Former Googler here. Competition is definitely part of the picture, but scale- and corporate age-driven culture change is also part of it and would have happened anyway.

Google in the 2000s and 2010s had a very, very university-like culture. That was partly because the founders came out of grad school and hired a bunch of academics, partly because the smartest and most productive people of that time appreciated the non-material returns of a collegiate atmosphere, so pairing that with a fat paycheck made for an exceptionally good recruiting pitch. And as we know, collegiate culture has upsides and downsides. Allowing for open-ended exploration that can lead to amazing innovation is part of the upside; tolerating full-of-BS entitled activists is part of the downside.
==*==
## TASK SET
**1.** List every driver that the comment on Google's culture names as part of what changed at the company, counting each one separately.
**2.** Carry on the comment about Google's university-like culture, starting after its final sentence.

## SOURCE DATA
==*==
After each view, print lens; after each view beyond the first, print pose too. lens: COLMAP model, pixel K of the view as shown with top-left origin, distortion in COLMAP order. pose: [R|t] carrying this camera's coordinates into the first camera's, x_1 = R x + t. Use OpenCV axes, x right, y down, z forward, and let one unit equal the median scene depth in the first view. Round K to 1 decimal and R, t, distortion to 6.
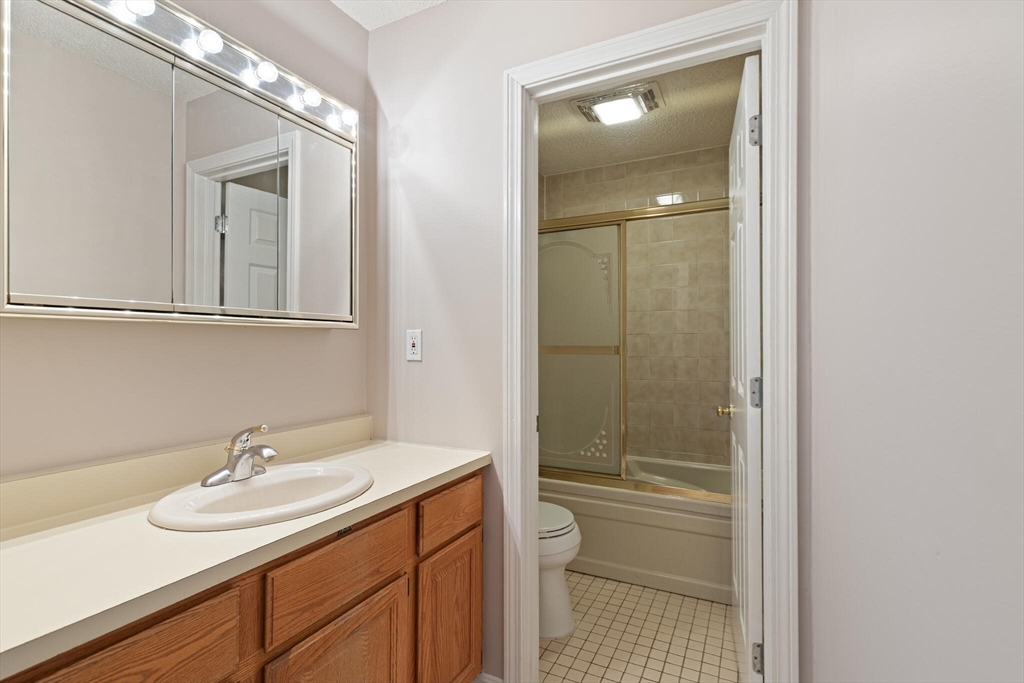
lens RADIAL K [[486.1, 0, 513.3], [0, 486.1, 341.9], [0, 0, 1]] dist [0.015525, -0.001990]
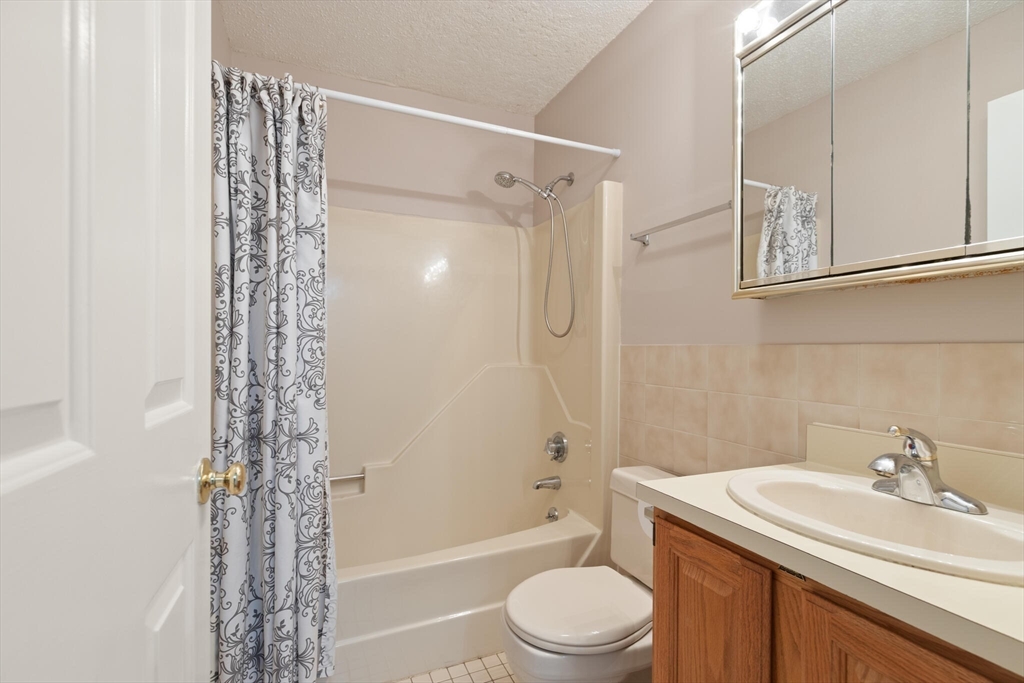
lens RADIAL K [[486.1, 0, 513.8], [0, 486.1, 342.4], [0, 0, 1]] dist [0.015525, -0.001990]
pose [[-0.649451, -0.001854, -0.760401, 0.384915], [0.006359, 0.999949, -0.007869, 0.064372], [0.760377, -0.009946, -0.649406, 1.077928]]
==*==
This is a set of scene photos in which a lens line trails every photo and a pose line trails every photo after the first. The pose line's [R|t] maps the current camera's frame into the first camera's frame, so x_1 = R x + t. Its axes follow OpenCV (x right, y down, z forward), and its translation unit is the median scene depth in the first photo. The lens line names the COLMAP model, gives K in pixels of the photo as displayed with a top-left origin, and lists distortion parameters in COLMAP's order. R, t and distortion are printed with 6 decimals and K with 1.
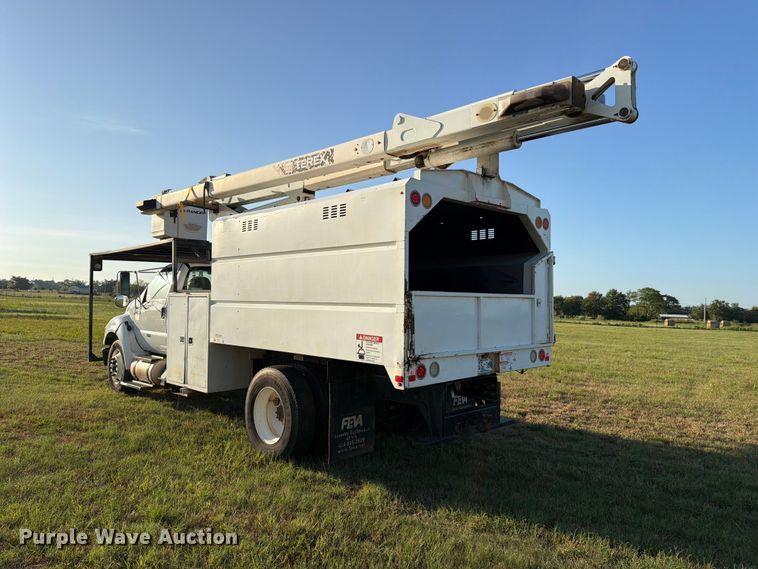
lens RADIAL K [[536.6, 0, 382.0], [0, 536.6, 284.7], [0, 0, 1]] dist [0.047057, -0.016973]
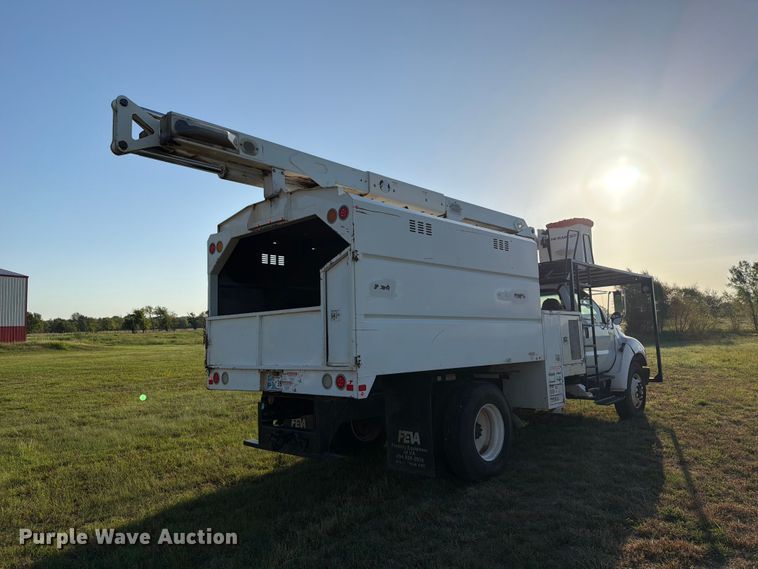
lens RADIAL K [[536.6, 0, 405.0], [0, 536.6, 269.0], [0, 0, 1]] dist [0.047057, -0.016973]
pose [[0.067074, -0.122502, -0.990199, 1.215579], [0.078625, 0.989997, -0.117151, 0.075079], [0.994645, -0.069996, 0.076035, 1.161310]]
==*==
## ANSWERS IN ORDER
**1.**
- Competition
- Scale
- Corporate age

**2.**
In the late 2010s senior execs began systematically eroding the good parts. 20% projects got less respected and less common, internal informational openness got restricted in response to leaks, and the performance review/promotion cycle led people more and more to do box-checking things instead of innovative things. Pressure from competitors (and poorly executed fear responses to competitors) was indeed a major motivator for these changes, but I think some change like this was probably inevitable as the scale of the company went from ~10K to ~100K. It's just too hard to weed out freeloaders, rest-and-vesters, leakers, and other abusers reliably enough at that larger scale to maintain the extraordinarily high level of trust that made the "good parts of college" work so well before. I'm amazed they did it at 10K; Google ~2010ish was the most astonishingly functional and humane institution I've ever been a part of and one of the best I've ever known to exist in history.

Anyway, the point is: once the good parts went by the wayside, there was no longer any upside to keeping the bad parts. The activist clowns were no longer a price that had to be paid for letting people think and explore freely, because people weren't allowed to do those things anymore anyway. So the ROI balance tipped in favor of a crackdown.